第456話 南の島の美味ミルク

「キュ〜!」


「「キュキュ〜」」


 古代遺跡入り口の扉が開いて外が見えたところで、トゥルーが駆け出し、お付きのセルキーたちが追いかけていく。

 外にモンスターがいないのは分かってるけど、


「レダ、ロイ」


「「バウ!」」


 2人に護衛をお願いする。

 今日の予定は、トゥルーたちをこの南の島に連れてくるのと、スタート地点のコテージの周りの散策。

 あと、こっちでもログアウトしやすいように、簡単なベッドを用意しておこうかなと。


「じゃ、近場を散策しつつ、木材調達かな?」


「はぃ」


 今日のメンバーは。俺とミオン、ルピ、レダ、ロイ、ラズ。スウィー、パーン、シャルに、トゥルーと年長のセルキー二人。


 島の陸地へとつながる階段を下りていくと、トゥルーたちが何か相談中。


「どうしたの?」


「キュ〜。キュキュ?」


「ああ、湾内は多分大丈夫だと思うけど、しばらくはこの辺りだけにしてね。俺が手が空いたら一緒に行くから」


 このあたりに強いモンスターが出ることはないと思う。

 無人島スタートして、すぐ近くにやばい敵がいるとかない……よな?


「キュ〜♪」


「「キュキュ」」


 しっかりと返事をしてから、浅瀬の方で泳ぎ始めるトゥルーたち。

 何かあっても伝えてくれるように、レダとロイに監視員をお願いしておく。ルピもだけど、2人もちゃんと泳げるし。


「「バウ」」


 で、えーっと、


「ショウ君。こっちです」


「りょ」


 まずはミオンのスタート地点だったコテージの一室に移動し、ざっくりと部屋の中を確認する。

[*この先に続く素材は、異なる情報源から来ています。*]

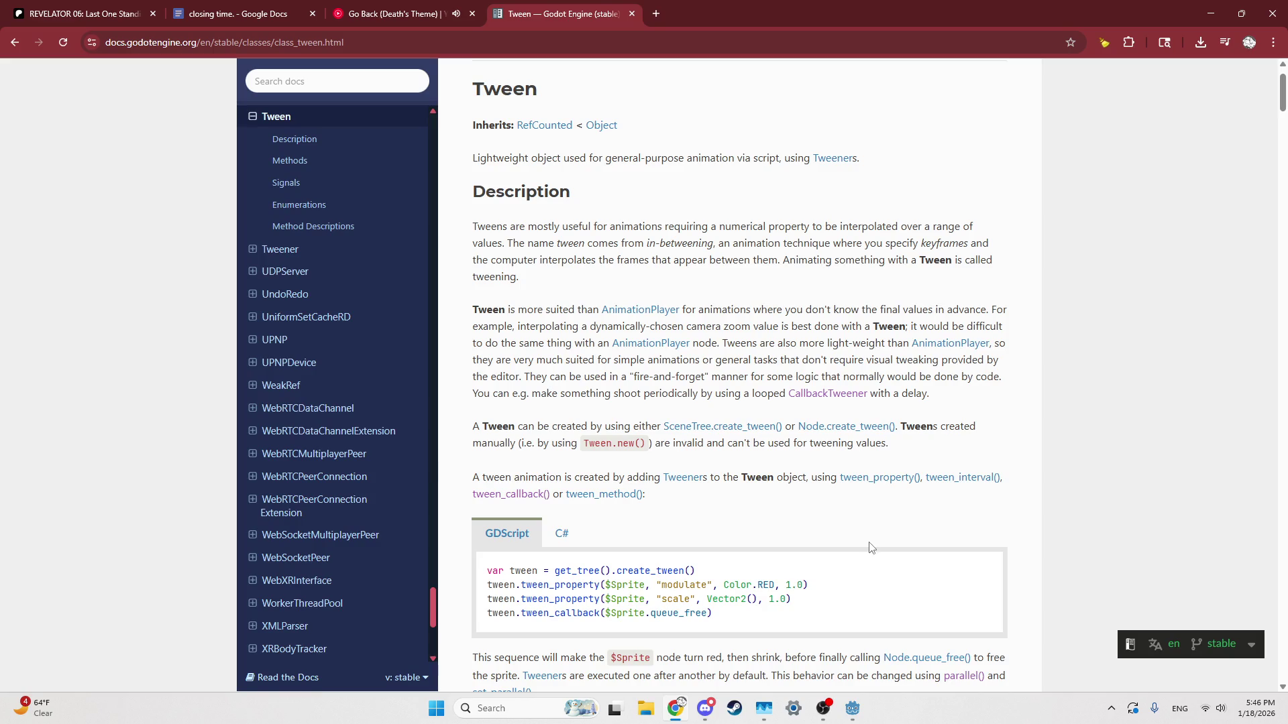
pyautogui.scroll(-2, 871, 546)
pyautogui.scroll(-4, 870, 547)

 しっかりした石造りなのは、塩水による劣化と流されないようにかな?

 セーフゾーンなのはうらやましいけど、家財道具が全くないのがなあ……


「リュ?」


「そうだね。ベッドぐらいはないとかな」


 広さはそこそこあるし、ダブルベッドを二つぐらいがいいかな。

 となると、木材は大きめのが2本あればってところか。


「よし。じゃ、ちょっと散策に出ようか」


「はぃ」


 ………

 ……

 …


「クルル〜♪」


「うん。どんどん落としていいよ」


 水上コテージ群を一通り散策すると、北側へと通じる道を発見したので、その道沿いに進みつつ、良さそうな樹を探している。

 その良さそうなのは、


【アレケス】

『暖かい地方に広く分布する樹木。幹は建材、葉は各種素材、実は食用になる』


 前にヤタ先生が気づいてたけど、ヤシで間違いなさそう。

 スウィーが選んだ一本を伐採する前に、ラズに実の収穫をお願いしているところ。


「おっと」


 落ちてきたアレケスの実、結構ずっしりと重い。

 キャッチしてはミオン、パーン、シャルに渡して行くんだけど、樹が大きいからか結構な数が。


「こんなに取れるんですね」


「うん、俺も驚いてる」


 まあ、明日にはベル部長たちが来るし、余ったら持ち帰ればいいんだけど。


「〜〜〜?」


「中身の果汁ならすぐ飲めるよ。ちょっと待って」


 鑑定すると【アレケスの実】って出てて、ちゃんと食用と書かれてるんだけど、リアルのココナッツって味が微妙って聞いた記憶があるんだよな。

 軽く手で叩くとコツコツといい音がしたので、剣鉈を取り出して先端を切り落とす。


「おっとと! ミオン、空のコップある?」


「はぃ」


 穴を開けると果汁がぎっしり詰まっていたので、こぼさないようにコップへと。

 試しに少しだけ飲んでみると……


「なんか微妙な味。不味くはないけど……」


「そうなんです?」


「飲んでみる?」


「は、はぃ」


 ミオンがちょっとだけ口をつけ、小首をかしげてからもう一口。

 やっぱり不思議そうな顔をして、


「すごく薄いスポーツドリンクでしょうか?」


「あー、似てる。あとは果肉をココナッツミルク、アレケスミルクにできるかだけど……ちょっと待ってね」


「はぃ」


 ミオンが不思議そうな顔をしてるけど、前もって調べておいたので、魔導食材加工器(フードプロセッサー)を持ってきてある。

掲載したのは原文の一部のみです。